**DA SVOLGERE:**
(1) Verifica se le affermazioni (a), (b) e (c) concordano con il testo fornito: (a) l'opera debuttò a Dresda il 2 gennaio 1843; (b) alla prima l'opera rimase in scena per dieci repliche; (c) l'ambientazione ideata da Wolfgang Gussmann si svolge all'interno di una banca ottocentesca. Per ciascuna rispondi sì o no e cita esattamente le parole del testo che lo stabiliscono.
(2) Riproduci senza modifiche il tratto del testo fornito che va da "der-fliegende-hollaender5.jpgSolitamente nelle rappresentazioni" fino a "capufficio Mary/Rosalind Plowright.".

**TESTO FORNITO:**
******************************

Wagner dopo la tempesta

L'Olandese Volante riproposto nell'allestimento diretto da Harmut Haenchen, fa storcere il naso ai melomani, come accadde nel 1843 al Teatro di Corte di Dresda. La Scala accoglie tiepidamente un'interpretazione che sottrae il mare dai vascelli e ambienta all'interno un'opera ancora largamente incompresa 


di Sergio Buttiglieri

 


Divertente osservare la reazione del pubblico scaligero nell’intervallo e al termine di questo singolare Olandese Volante, in scena fino a metà marzo nel tempio del melodramma italiano. Il regista tedesco Andreas Homoki ha reso orfani i melomani dai canonici vascelli sbattuti dalla tempesta che tutti si aspettavano come piatto forte di questa acerba opera wagneriana che debuttò il 2 gennaio del 1843 al Teatro di Corte di Dresda ricevendo un'accoglienza tiepida (rimase in scena solo per 4 repliche).
 
Fin dall’inizio, quindi, l'opera non ha conquistato le orecchie biedermaier, tanto impietosamente priva di abbondanze melodiche che i critici dell’epoca si affrettarono a classificarla come “l’opera più noiosa che sia mai stata rappresentata”. Il gusto decadentista borghese dell’era guglielmina non percepì la portata innovativa del “declamato melodico” dell’Olandese Volante, precursore incompreso dei suoi successivi irti capolavori ricchi d’incognite.
 
Questa volta ci troviamo di fronte all'inaspettata ambientazione ideata da Wolfgang Gussmann, tutta giocata all’interno di una banca ottocentesca, ricca di severe boiserie e di scrivanie con travet al lavoro fra scartoffie e grandi pannelli appesi alle pareti che, pur rappresentando un mare in burrasca, ricordano da vicino gli attuali tabelloni delle Borse dove ossessivamente, attraverso i tg, teniamo d'occhio le tempeste finanziarie quotidiane. 
 
der-fliegende-hollaender5.jpgSolitamente nelle rappresentazioni di quest’opera abbiamo ritrovato convenzioni e novità, laddove le prime, rifletteva scherzosamente Attilio Bertolucci, “sono quelle che fanno tirare il fiato al pubblico pigro che scambia il coro delle filatrici come la parte migliore della rappresentazione non accorgendosi che per Wagner si tratta della sfottitura dell’opera francese con le sue grazie civettuole”. Ma in questo allestimento neppure quel sollievo ci è stato completamente concesso; si, hanno cantato, e dirette egregiamente da Bruno Casoni, ma più che filatrici questa volta sembravano le impiegate occhialute in una fabbrica statale di oltre cortina sorvegliate dalla severa capufficio Mary/Rosalind Plowright.

******************************

**DATI REGISTRATI:**

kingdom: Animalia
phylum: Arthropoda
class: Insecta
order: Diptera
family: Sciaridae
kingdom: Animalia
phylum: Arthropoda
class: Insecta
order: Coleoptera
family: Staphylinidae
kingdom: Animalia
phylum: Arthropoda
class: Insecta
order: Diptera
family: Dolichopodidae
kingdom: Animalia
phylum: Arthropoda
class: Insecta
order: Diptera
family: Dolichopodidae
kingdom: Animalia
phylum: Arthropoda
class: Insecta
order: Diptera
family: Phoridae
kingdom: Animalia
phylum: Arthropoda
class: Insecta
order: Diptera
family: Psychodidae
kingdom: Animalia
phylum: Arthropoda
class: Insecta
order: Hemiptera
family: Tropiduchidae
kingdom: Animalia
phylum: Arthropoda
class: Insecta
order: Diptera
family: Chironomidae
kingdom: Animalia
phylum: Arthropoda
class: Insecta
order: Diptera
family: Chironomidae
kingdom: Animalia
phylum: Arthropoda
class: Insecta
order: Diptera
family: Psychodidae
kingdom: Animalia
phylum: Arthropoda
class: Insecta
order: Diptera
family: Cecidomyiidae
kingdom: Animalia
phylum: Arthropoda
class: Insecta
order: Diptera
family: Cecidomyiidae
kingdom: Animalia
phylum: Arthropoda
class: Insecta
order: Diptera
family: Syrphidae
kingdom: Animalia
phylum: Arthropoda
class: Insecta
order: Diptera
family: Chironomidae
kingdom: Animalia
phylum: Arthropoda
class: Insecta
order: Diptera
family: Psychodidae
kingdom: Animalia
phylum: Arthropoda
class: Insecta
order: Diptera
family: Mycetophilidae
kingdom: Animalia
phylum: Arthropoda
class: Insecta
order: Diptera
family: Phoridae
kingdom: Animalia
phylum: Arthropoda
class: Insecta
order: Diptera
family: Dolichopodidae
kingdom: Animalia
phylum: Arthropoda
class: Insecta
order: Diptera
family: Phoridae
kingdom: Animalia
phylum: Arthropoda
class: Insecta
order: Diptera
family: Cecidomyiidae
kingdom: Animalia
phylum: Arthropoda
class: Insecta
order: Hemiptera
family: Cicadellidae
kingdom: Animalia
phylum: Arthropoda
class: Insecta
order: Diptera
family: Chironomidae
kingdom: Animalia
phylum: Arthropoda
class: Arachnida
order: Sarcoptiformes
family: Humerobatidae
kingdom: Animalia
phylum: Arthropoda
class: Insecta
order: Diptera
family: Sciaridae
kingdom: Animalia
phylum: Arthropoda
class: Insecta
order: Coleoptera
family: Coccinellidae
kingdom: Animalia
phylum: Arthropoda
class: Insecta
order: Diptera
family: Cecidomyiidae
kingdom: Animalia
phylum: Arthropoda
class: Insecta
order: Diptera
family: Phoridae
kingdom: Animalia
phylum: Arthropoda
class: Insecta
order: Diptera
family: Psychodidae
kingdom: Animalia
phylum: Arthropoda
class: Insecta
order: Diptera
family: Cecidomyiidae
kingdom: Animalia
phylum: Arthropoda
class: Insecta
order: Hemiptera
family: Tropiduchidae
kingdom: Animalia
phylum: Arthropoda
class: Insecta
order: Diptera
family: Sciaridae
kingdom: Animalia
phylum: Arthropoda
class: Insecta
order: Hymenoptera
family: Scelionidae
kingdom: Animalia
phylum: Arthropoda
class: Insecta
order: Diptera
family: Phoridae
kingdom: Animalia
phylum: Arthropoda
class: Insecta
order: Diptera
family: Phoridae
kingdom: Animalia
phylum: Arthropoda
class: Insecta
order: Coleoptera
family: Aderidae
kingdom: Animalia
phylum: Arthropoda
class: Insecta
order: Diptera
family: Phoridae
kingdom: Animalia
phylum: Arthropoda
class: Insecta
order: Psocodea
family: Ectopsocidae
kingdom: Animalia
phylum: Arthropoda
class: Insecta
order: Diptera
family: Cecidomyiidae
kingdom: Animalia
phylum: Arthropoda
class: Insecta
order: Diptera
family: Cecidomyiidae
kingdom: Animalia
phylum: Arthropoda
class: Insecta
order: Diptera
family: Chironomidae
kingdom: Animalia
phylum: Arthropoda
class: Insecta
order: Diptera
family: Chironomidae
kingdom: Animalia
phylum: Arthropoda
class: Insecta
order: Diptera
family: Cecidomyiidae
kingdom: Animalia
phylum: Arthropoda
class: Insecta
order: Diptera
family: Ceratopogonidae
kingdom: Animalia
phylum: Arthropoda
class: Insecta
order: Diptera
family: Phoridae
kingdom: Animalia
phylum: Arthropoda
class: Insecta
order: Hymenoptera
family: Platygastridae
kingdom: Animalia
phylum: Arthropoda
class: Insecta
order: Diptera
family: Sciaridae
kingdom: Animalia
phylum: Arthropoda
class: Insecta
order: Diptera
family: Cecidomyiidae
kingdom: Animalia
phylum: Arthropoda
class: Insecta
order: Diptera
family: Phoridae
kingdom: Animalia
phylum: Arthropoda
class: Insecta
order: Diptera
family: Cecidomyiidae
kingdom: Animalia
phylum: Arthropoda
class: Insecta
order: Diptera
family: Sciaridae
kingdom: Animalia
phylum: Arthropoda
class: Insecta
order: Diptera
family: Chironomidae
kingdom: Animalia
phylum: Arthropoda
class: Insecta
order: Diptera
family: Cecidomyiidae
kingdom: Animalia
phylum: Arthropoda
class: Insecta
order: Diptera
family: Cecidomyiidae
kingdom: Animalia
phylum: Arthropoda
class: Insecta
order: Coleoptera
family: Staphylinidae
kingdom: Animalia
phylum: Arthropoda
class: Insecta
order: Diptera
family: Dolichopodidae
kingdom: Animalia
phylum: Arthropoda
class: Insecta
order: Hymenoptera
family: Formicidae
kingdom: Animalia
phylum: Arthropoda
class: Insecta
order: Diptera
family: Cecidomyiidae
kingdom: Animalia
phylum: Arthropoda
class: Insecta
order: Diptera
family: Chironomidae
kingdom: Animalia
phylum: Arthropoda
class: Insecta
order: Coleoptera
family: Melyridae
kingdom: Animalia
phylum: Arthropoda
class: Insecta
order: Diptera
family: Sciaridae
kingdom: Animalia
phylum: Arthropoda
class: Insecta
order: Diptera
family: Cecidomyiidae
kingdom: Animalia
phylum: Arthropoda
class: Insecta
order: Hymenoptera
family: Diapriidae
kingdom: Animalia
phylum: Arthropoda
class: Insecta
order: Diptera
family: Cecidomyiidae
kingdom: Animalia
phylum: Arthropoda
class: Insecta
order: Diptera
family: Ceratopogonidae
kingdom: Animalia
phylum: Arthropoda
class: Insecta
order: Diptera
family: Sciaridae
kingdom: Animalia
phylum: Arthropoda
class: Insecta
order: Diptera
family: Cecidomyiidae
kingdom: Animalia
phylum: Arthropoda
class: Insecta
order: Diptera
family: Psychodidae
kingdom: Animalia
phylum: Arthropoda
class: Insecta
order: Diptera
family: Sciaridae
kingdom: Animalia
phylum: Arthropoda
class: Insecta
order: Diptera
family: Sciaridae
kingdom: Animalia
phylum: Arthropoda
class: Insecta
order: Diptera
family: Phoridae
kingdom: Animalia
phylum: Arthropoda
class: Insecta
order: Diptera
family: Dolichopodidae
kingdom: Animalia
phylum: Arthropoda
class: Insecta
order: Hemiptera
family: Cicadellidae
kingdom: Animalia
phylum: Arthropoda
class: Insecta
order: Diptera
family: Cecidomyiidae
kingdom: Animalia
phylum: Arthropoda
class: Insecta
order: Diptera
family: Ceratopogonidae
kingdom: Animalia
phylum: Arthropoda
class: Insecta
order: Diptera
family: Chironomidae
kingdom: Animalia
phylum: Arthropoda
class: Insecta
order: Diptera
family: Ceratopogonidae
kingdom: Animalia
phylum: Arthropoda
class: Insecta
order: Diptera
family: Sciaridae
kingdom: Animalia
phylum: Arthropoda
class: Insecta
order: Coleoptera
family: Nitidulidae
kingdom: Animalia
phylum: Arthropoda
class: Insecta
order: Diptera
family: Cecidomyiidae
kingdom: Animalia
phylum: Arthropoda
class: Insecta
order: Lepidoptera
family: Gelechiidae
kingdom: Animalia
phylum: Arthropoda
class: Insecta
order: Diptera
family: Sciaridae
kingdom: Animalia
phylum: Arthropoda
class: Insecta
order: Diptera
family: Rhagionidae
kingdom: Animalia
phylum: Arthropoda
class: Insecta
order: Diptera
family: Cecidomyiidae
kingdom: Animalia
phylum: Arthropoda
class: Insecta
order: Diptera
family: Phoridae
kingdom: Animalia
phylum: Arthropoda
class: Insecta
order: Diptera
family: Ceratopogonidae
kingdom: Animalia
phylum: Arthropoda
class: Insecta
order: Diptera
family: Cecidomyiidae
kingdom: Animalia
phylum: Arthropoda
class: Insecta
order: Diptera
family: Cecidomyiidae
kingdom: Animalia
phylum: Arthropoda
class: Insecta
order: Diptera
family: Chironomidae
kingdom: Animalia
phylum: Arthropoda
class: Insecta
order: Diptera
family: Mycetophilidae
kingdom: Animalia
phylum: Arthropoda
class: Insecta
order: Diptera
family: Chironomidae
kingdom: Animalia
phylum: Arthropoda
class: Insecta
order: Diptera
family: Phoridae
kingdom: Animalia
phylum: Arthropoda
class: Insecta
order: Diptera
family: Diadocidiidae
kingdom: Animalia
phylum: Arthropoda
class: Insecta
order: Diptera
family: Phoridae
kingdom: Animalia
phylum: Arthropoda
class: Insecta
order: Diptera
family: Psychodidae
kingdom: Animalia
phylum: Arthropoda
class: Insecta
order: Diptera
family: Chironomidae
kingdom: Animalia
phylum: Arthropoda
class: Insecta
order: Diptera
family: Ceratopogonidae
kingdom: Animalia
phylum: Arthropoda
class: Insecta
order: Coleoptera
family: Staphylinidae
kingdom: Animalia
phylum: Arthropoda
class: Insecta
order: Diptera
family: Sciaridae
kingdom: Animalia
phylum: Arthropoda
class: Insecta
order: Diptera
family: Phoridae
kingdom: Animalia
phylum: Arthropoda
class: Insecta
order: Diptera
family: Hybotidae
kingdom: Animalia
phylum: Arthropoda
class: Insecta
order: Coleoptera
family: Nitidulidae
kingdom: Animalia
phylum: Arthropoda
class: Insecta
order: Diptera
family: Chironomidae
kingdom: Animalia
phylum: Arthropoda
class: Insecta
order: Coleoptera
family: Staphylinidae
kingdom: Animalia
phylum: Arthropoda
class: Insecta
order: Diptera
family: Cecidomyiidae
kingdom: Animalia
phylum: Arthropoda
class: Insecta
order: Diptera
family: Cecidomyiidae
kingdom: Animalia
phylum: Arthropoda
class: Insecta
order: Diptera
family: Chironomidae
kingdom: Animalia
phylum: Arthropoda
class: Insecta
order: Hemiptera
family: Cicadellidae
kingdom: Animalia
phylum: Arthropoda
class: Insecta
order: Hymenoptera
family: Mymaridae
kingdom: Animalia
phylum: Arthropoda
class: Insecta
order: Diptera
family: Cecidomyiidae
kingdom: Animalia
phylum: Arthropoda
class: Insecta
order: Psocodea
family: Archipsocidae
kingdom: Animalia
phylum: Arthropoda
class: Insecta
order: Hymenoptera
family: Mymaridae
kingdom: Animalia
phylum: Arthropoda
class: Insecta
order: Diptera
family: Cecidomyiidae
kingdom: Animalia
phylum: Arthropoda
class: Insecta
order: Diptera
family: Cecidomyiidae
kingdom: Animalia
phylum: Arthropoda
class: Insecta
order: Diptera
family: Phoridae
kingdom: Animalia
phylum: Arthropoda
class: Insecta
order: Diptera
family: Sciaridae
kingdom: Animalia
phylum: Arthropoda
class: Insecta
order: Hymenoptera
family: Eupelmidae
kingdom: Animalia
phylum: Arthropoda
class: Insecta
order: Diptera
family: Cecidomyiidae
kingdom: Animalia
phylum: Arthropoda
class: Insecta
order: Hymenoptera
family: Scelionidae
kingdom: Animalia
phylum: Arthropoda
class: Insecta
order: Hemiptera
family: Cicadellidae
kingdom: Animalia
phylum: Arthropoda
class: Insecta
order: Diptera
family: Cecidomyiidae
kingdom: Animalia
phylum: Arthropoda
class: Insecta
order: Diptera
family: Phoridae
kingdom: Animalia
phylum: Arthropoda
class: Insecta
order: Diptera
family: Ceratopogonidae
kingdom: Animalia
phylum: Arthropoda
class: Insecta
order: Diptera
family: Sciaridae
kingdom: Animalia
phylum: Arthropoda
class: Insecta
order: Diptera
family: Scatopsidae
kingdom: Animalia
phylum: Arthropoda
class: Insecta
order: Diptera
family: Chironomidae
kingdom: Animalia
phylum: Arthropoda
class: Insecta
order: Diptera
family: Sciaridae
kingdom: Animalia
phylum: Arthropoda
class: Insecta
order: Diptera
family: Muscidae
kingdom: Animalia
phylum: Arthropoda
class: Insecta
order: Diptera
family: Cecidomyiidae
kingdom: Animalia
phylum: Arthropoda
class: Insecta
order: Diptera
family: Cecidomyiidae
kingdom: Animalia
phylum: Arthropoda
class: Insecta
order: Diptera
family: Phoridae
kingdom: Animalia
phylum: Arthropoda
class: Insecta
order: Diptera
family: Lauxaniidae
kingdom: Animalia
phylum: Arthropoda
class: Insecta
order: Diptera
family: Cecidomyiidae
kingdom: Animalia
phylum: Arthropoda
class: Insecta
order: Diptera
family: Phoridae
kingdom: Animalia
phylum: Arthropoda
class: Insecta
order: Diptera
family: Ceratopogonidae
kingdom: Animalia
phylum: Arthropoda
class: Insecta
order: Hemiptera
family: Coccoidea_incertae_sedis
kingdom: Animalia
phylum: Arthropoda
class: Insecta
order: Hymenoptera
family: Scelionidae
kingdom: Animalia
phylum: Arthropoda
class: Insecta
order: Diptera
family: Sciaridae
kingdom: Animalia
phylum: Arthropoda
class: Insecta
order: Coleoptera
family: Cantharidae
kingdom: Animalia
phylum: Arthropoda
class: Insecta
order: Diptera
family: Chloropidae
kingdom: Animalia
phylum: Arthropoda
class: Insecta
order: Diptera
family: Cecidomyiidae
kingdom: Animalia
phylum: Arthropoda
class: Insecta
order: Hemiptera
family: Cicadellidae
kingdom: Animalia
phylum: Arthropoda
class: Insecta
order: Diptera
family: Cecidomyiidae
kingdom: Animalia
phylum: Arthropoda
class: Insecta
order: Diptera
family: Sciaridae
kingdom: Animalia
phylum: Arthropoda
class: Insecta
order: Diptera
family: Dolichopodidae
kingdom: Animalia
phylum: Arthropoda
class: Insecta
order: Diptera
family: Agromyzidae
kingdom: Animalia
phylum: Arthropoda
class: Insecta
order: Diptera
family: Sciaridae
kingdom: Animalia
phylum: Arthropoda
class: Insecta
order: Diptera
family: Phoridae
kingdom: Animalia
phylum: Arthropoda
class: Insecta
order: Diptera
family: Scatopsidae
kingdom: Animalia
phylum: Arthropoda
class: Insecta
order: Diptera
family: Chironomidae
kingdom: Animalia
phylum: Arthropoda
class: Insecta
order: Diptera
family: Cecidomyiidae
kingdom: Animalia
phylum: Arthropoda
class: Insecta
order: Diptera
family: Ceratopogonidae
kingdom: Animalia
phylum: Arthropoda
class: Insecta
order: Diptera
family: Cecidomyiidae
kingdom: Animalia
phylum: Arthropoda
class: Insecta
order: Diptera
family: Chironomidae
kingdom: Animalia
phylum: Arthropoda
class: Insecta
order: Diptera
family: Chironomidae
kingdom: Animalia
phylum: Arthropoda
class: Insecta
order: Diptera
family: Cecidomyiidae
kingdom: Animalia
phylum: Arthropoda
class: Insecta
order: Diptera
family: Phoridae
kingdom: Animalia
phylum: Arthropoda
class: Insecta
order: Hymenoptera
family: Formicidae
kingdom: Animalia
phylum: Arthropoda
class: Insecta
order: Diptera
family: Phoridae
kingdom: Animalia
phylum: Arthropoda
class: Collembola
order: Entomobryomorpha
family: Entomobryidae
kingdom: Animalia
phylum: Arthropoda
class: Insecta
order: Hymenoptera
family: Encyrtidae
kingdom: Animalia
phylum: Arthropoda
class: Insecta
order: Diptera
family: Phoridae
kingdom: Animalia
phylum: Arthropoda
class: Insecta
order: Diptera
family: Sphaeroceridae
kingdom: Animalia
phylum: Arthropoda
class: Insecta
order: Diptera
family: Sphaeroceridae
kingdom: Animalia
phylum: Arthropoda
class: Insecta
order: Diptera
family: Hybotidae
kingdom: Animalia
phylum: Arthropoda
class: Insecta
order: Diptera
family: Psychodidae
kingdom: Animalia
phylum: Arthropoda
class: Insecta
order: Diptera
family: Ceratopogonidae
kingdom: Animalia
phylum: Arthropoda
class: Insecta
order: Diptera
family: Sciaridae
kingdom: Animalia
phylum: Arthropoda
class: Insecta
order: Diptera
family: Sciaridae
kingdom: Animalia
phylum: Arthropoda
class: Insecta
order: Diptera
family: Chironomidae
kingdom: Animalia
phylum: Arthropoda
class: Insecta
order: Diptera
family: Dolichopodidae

******************************

**RISPOSTE PER PUNTO:**
(1)
(a) Sì: «debuttò il 2 gennaio del 1843 al Teatro di Corte di Dresda»
(b) No: «rimase in scena solo per 4 repliche»
(c) Sì: «tutta giocata all’interno di una banca ottocentesca»

(2)
der-fliegende-hollaender5.jpgSolitamente nelle rappresentazioni di quest’opera abbiamo ritrovato convenzioni e novità, laddove le prime, rifletteva scherzosamente Attilio Bertolucci, “sono quelle che fanno tirare il fiato al pubblico pigro che scambia il coro delle filatrici come la parte migliore della rappresentazione non accorgendosi che per Wagner si tratta della sfottitura dell’opera francese con le sue grazie civettuole”. Ma in questo allestimento neppure quel sollievo ci è stato completamente concesso; si, hanno cantato, e dirette egregiamente da Bruno Casoni, ma più che filatrici questa volta sembravano le impiegate occhialute in una fabbrica statale di oltre cortina sorvegliate dalla severa capufficio Mary/Rosalind Plowright.